Substituting values of tension and mass of aluminum wire in equation (4), we get the velocity as:

$$\begin{gathered} v_1=\sqrt{\frac{98}{2.6\times {10}^{-3}}} \\ =194.195m/s \end{gathered}$$

Substituting values of tension and mass of steel wire in equation (4), we get the velocity as:

$$\begin{gathered} v_2=\sqrt{\frac{98}{7.8\times {10}^{-3}}} \\ =112.089m/s \end{gathered}$$

Again, by using equation (5), we get the ratios of velocity as given:

$$\begin{gathered} \frac{v_2}{v_1}=\frac{{\lambda }_2\times f}{{\lambda }_1\times f}(\sin ce.thefrequencyofoscillationissame) \\ \frac{{\lambda }_2}{{\lambda }_1}=\frac{112.089}{194.195} \\ =0.577 \end{gathered}$$

Length of the wires representing the position of n^th node of the standing wave can be given as:

localid="1661167705861" $$\begin{gathered} L_1=n_1\left(\frac{{\lambda }_1}{2}\right)...........\left(6\right) \\ {L}_2=n_2\left(\frac{{\lambda }_2}{2}\right)...........\left(7\right) \end{gathered}$$

Hence, the ration of the lengths of the wires can be given using equations (6) and (7) as:

$$\begin{gathered} \frac{L_2}{L_1}=\frac{n_2\left({\displaystyle \frac{{\lambda }_2}{2}}\right)}{n_1\left(\frac{{\lambda }_1}{2}\right)} \\ \frac{L_2}{L_1}=\left(\frac{n_2}{n_1}\right)\times \left(\frac{{\lambda }_2}{{\lambda }_1}\right) \\ \frac{0.866}{0.6}=\left(\frac{n_2}{n_1}\right)\times 0.577 \\ \left(\frac{n_2}{n_1}\right)=\frac{5}{2} \end{gathered}$$

From this we can say that,

The lowest values of nodes $n_1=2$and$n_2=5$.

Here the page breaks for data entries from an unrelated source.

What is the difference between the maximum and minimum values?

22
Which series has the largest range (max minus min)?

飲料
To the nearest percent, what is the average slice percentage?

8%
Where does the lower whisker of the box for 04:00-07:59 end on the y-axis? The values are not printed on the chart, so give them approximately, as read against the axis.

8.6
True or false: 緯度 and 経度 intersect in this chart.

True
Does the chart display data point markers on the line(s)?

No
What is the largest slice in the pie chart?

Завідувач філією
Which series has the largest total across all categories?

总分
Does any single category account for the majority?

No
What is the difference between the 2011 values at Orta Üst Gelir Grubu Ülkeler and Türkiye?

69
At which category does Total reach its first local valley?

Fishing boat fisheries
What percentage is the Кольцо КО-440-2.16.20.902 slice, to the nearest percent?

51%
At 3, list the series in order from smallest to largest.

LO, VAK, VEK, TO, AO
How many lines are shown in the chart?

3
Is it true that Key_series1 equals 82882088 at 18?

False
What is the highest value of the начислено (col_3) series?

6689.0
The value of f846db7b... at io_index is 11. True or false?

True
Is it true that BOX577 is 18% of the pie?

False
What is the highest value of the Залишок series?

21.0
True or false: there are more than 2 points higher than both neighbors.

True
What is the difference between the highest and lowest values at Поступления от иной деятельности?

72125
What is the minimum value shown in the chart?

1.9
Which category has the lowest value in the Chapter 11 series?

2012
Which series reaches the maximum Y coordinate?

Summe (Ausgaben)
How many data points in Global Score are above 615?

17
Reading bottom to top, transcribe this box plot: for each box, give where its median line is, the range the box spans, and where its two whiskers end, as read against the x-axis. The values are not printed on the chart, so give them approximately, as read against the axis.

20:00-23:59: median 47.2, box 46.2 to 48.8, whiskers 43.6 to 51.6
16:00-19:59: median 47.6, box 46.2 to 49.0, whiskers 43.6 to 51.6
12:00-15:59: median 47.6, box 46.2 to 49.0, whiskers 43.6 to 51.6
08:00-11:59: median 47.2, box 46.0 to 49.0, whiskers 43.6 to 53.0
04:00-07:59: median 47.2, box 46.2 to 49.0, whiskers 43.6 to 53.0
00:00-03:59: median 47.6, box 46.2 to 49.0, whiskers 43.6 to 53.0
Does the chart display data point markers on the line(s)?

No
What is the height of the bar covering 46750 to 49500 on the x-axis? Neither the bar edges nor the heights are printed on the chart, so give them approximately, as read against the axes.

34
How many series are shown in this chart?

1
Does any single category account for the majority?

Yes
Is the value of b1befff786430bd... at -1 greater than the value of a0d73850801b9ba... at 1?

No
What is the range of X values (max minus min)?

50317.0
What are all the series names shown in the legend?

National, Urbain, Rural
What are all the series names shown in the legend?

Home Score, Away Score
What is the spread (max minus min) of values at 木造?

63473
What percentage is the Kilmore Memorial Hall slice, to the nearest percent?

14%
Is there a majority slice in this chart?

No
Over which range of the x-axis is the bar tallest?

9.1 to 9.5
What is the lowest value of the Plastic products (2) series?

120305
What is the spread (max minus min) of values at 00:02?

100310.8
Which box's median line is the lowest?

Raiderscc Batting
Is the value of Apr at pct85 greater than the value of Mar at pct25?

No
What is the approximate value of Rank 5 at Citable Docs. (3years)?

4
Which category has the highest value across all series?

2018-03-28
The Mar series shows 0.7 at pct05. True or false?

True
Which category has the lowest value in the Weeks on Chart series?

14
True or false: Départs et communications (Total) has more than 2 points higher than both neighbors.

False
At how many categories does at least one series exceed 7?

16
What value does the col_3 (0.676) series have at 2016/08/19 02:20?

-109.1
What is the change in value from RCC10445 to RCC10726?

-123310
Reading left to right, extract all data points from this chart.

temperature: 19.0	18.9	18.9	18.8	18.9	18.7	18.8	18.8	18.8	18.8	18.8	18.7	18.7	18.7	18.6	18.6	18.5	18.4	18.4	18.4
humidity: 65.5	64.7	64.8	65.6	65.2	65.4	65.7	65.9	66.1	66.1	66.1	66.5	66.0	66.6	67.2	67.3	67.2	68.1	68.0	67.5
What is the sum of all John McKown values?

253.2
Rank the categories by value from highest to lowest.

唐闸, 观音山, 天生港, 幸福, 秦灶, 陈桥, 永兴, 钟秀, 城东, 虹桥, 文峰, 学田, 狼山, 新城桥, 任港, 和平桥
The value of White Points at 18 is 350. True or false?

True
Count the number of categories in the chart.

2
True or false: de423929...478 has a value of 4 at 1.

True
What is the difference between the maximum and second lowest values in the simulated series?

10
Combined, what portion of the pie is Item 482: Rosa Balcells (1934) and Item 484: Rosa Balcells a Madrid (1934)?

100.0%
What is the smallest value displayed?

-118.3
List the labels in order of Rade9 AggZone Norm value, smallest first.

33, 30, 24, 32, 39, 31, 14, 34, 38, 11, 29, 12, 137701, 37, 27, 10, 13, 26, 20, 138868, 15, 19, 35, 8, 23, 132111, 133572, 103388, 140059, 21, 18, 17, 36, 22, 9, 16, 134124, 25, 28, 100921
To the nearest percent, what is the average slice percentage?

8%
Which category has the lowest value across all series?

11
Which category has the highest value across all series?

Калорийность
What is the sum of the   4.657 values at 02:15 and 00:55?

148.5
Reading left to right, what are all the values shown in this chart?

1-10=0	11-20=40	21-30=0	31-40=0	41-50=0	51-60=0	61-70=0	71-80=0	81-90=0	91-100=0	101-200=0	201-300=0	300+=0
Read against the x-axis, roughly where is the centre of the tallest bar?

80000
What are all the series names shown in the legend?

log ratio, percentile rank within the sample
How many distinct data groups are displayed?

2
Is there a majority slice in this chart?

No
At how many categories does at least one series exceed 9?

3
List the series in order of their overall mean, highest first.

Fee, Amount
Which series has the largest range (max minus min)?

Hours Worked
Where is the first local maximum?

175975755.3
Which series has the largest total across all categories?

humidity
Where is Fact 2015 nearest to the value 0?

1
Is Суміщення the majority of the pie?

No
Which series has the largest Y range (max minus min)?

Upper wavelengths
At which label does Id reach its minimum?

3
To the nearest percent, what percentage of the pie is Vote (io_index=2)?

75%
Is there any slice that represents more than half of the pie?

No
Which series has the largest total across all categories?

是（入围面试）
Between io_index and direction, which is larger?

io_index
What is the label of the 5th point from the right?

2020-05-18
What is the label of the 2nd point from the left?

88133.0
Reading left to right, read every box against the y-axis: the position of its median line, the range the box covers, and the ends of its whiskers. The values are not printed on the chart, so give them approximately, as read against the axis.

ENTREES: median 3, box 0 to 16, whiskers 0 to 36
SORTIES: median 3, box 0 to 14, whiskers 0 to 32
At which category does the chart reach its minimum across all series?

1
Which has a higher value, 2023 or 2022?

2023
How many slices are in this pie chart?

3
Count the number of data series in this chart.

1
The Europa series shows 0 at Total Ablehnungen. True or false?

Hence, from equation (6), the wavelength of aluminum wire can be given as:

$$\begin{gathered} {\lambda }_1=\frac{2L_1}{n_1} \\ =\frac{2\times 0.6}{2} \\ =0.6m \end{gathered}$$

Hence, the value of frequency of aluminum wire is given as:

$$\begin{gathered} f=\frac{v_1}{{\lambda }_1} \\ =\frac{194.195}{0.6} \\ =323.6Hz \\ \approx 324Hz \end{gathered}$$

Hence, the value of the lowest frequency where standing node is observed is 324 Hz

At the frequency of 324 Hz , the number of antinodes is

$$\begin{gathered} Antinodes=n_1+n_2 \\ =2+5 \\ =7 \end{gathered}$$

$$\begin{gathered} Totalnumberofnodes=\left(numberofantinodes\right)+1 \\ =7+1 \\ =8 \end{gathered}$$

Hence, the total number of standing nodes is 8.